BEGIN Data below
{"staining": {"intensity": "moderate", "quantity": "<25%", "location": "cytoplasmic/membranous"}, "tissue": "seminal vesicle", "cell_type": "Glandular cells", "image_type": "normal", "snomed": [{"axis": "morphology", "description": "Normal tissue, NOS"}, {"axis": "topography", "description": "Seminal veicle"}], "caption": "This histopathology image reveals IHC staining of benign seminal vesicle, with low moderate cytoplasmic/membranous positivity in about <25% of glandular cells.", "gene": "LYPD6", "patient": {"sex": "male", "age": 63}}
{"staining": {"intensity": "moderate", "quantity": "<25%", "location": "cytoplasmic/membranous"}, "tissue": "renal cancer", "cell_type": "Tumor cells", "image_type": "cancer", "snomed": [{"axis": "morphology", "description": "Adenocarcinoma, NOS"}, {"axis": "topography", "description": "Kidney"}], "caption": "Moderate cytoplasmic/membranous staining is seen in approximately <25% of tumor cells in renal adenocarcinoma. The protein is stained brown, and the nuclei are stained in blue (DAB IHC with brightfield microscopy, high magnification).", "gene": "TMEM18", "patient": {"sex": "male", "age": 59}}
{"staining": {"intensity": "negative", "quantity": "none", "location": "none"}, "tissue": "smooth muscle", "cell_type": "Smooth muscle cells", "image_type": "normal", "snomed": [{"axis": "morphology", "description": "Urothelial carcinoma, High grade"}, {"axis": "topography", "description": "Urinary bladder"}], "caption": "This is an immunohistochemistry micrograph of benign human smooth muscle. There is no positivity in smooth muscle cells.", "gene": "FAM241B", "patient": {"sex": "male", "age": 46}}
END Data below
Required action:
Extract all of the material exactly as it is written.

Problem solution:
{"staining": {"intensity": "moderate", "quantity": "<25%", "location": "cytoplasmic/membranous"}, "tissue": "seminal vesicle", "cell_type": "Glandular cells", "image_type": "normal", "snomed": [{"axis": "morphology", "description": "Normal tissue, NOS"}, {"axis": "topography", "description": "Seminal veicle"}], "caption": "This histopathology image reveals IHC staining of benign seminal vesicle, with low moderate cytoplasmic/membranous positivity in about <25% of glandular cells.", "gene": "LYPD6", "patient": {"sex": "male", "age": 63}}
{"staining": {"intensity": "moderate", "quantity": "<25%", "location": "cytoplasmic/membranous"}, "tissue": "renal cancer", "cell_type": "Tumor cells", "image_type": "cancer", "snomed": [{"axis": "morphology", "description": "Adenocarcinoma, NOS"}, {"axis": "topography", "description": "Kidney"}], "caption": "Moderate cytoplasmic/membranous staining is seen in approximately <25% of tumor cells in renal adenocarcinoma. The protein is stained brown, and the nuclei are stained in blue (DAB IHC with brightfield microscopy, high magnification).", "gene": "TMEM18", "patient": {"sex": "male", "age": 59}}
{"staining": {"intensity": "negative", "quantity": "none", "location": "none"}, "tissue": "smooth muscle", "cell_type": "Smooth muscle cells", "image_type": "normal", "snomed": [{"axis": "morphology", "description": "Urothelial carcinoma, High grade"}, {"axis": "topography", "description": "Urinary bladder"}], "caption": "This is an immunohistochemistry micrograph of benign human smooth muscle. There is no positivity in smooth muscle cells.", "gene": "FAM241B", "patient": {"sex": "male", "age": 46}}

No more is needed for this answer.